Update on promise of nanotechnology for radically extended life span

For those Nanodot readers who look beyond near-term medical nanotech and its promise of greatly improved drug delivery and other advances, the January issue of Life Extension Magazine offers a report on the eventual promise of medical nanobots by Nanomedicine author Robert A. Freitas Jr. “Nanotechnology and Radically Extended Life Span“:

A revolution in medical technology looms large on the horizon. The agent of change is microscopically small and is defined in today’s nomenclature as nanotechnology.

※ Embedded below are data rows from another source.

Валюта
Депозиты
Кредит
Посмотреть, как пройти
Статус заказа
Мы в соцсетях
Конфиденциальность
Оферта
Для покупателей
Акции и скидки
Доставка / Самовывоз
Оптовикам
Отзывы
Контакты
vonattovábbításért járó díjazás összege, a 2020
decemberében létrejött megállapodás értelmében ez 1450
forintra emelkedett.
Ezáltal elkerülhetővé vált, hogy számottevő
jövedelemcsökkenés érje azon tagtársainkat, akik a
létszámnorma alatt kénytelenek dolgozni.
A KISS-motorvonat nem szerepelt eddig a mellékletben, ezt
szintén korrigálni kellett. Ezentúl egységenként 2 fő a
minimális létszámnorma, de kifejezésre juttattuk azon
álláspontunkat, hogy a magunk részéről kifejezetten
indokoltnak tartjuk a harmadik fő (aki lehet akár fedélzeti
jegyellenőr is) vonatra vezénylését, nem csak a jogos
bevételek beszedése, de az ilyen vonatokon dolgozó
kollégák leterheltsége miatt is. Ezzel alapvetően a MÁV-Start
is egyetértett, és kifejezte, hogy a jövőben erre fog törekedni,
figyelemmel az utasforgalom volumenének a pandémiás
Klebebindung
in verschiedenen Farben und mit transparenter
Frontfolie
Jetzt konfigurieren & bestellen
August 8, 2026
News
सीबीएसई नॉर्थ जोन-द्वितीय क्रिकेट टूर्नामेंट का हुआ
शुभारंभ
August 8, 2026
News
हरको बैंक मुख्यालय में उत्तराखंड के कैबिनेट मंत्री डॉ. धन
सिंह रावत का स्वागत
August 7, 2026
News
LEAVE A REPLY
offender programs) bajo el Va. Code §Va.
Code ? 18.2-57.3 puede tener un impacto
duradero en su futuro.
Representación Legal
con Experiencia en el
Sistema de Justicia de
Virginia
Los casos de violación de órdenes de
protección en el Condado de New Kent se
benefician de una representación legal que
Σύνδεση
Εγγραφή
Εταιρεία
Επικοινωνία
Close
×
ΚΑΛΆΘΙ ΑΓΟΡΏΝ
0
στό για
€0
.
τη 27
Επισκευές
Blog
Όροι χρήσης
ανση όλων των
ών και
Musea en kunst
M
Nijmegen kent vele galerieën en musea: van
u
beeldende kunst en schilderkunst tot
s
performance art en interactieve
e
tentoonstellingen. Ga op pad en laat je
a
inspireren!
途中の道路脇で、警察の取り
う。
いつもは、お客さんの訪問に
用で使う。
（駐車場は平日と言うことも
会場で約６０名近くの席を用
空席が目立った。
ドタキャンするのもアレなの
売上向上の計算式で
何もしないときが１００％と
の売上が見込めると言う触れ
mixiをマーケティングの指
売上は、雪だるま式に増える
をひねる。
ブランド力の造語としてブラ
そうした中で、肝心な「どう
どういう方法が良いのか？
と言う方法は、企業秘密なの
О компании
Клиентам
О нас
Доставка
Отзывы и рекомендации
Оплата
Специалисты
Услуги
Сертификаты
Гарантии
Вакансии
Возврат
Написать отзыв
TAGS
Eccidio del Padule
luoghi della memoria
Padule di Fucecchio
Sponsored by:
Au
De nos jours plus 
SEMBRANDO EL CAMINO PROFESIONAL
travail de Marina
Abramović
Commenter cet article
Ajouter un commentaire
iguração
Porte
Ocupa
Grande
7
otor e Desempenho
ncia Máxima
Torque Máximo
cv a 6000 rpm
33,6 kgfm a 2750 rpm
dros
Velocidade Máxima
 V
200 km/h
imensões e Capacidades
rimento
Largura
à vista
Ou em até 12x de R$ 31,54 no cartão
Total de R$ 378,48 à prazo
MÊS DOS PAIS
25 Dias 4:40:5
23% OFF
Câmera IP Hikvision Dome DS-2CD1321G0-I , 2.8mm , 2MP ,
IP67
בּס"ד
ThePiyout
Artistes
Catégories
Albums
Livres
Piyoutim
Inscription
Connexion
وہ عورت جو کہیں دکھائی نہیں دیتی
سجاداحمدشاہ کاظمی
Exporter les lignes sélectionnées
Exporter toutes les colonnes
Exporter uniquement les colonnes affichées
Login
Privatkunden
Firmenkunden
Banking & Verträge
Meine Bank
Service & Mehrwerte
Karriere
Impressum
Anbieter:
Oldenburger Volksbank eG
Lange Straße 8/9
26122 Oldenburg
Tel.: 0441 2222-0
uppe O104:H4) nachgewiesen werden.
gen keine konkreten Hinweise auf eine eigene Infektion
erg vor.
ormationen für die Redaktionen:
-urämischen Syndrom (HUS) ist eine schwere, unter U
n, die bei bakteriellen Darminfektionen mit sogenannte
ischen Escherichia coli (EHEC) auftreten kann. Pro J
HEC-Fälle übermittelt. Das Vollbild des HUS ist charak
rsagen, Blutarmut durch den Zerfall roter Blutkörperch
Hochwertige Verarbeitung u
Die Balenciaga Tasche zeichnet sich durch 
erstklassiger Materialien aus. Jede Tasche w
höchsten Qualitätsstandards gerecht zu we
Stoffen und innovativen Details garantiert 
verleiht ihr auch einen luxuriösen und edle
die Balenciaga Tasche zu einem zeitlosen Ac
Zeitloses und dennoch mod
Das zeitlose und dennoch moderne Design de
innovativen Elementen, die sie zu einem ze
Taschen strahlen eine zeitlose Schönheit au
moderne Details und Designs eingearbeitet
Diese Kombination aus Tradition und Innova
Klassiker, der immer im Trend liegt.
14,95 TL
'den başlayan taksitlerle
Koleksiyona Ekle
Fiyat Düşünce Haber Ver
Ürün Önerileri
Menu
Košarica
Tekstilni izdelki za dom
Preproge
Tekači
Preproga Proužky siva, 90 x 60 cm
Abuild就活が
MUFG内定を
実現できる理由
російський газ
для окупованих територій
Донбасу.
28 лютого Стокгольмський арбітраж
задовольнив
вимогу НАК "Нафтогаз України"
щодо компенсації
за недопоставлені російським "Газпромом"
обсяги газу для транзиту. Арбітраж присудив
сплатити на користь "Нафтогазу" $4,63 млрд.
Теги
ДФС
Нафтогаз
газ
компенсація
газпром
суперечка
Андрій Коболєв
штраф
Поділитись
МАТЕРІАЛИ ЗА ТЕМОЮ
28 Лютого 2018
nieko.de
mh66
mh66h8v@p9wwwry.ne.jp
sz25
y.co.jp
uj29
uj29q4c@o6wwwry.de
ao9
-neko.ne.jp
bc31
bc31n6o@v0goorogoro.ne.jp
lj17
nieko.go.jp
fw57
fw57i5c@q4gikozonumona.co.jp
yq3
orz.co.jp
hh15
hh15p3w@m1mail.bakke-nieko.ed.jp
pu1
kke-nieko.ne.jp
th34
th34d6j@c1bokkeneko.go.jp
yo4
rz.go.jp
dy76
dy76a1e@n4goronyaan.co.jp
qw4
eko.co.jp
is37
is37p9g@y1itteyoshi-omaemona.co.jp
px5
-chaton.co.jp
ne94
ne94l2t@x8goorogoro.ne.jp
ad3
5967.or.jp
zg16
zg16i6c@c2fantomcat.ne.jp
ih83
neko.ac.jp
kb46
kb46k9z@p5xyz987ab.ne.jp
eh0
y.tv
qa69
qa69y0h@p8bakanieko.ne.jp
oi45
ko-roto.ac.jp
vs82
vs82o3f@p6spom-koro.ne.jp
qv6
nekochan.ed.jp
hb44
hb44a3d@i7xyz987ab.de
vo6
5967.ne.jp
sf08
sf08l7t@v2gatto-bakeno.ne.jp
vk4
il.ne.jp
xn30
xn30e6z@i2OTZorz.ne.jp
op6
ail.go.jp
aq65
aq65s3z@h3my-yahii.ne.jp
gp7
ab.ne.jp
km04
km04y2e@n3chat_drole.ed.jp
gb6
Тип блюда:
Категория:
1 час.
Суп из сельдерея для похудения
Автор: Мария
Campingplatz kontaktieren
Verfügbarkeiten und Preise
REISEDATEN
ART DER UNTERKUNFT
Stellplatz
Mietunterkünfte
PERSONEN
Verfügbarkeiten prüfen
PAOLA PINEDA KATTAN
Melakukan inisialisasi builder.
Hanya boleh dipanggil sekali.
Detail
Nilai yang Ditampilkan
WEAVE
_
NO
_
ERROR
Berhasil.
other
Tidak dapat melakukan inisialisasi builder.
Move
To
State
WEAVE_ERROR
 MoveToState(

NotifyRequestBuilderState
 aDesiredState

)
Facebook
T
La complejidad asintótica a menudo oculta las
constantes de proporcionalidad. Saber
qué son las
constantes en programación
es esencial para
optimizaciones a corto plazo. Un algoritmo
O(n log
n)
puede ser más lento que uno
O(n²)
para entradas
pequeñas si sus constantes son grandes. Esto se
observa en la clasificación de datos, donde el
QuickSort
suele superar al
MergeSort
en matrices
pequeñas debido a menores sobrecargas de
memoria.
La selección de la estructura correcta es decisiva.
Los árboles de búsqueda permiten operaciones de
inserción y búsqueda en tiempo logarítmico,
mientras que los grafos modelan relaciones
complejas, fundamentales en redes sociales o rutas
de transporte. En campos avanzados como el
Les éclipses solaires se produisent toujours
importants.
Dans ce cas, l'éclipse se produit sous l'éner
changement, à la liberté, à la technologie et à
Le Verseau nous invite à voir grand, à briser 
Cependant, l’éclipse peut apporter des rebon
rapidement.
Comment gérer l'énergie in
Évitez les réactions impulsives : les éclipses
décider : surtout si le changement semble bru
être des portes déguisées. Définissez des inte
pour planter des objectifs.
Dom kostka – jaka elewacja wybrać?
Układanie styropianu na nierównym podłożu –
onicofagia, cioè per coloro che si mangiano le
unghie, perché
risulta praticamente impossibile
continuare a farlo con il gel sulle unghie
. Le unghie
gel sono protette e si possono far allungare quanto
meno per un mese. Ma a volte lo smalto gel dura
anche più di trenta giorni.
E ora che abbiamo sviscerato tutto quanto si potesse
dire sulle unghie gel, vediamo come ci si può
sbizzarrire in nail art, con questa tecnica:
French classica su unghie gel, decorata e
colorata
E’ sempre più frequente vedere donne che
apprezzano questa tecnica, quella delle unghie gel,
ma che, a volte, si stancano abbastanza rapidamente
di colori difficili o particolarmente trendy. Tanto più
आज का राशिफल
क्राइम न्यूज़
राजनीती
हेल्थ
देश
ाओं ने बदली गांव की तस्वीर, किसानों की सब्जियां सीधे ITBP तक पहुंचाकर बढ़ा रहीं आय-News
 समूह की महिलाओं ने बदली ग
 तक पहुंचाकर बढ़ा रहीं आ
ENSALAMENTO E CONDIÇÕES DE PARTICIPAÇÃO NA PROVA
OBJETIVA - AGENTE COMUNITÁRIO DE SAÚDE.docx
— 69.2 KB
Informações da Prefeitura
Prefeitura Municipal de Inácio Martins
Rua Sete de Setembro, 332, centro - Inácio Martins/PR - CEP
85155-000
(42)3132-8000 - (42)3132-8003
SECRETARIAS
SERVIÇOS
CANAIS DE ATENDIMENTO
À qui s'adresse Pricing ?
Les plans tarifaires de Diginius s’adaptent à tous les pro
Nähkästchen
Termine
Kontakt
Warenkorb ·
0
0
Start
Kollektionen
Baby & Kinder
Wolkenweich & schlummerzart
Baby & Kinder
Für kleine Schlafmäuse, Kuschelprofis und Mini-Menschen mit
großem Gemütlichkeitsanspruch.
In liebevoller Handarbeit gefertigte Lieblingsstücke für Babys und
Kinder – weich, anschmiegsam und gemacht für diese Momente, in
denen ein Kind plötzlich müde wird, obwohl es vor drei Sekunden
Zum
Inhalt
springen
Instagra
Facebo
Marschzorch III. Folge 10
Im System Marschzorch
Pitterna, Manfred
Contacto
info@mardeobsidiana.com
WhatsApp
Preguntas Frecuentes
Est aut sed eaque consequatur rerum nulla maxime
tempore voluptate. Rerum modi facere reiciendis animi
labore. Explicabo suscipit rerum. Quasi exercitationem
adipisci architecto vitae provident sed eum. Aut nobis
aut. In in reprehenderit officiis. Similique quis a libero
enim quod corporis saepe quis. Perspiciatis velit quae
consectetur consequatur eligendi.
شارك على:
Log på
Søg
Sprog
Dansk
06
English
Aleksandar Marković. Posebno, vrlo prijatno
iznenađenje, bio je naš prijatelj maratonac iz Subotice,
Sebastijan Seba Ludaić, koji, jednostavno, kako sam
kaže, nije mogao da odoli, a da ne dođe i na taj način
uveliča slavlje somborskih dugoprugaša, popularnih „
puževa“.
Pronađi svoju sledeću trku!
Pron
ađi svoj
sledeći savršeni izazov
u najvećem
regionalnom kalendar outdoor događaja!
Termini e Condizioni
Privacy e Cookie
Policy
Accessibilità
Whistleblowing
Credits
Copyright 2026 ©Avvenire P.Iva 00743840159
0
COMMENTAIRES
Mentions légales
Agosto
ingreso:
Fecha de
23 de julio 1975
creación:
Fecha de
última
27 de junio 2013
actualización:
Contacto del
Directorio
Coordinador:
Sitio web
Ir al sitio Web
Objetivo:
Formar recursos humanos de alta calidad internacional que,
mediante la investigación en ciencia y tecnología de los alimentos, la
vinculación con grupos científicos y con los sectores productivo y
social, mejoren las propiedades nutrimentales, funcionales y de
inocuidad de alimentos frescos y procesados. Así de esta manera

Nanotechnology is the engineering of molecularly precise structures and, ultimately, molecular machines. The prefix “nano-” refers to the scale of these constructions. A nanometer is one-billionth of a meter, the width of about five carbon atoms nestled side by side. Nanomedicine is the application of nanotechnology to medicine. The ultimate tool of nanomedicine is the medical nanorobot—a robot the size of a bacterium, composed of molecule-size parts somewhat resembling macroscale gears, bearings, and ratchets. Medical nanorobotics holds the greatest promise for curing disease and extending health span. With diligent effort, the first fruits of medical nanorobotics could begin to appear in clinical treatment as early as the 2020s.

Freitas provides a glimpse of a couple medical nanobots that could fight infection or cancer or replaced damaged chromosomes with healthy ones, and an update on his efforts with colleagues to advance the mechanosynthesis pathway to develop the advanced nanotechnology required to build such nanobots.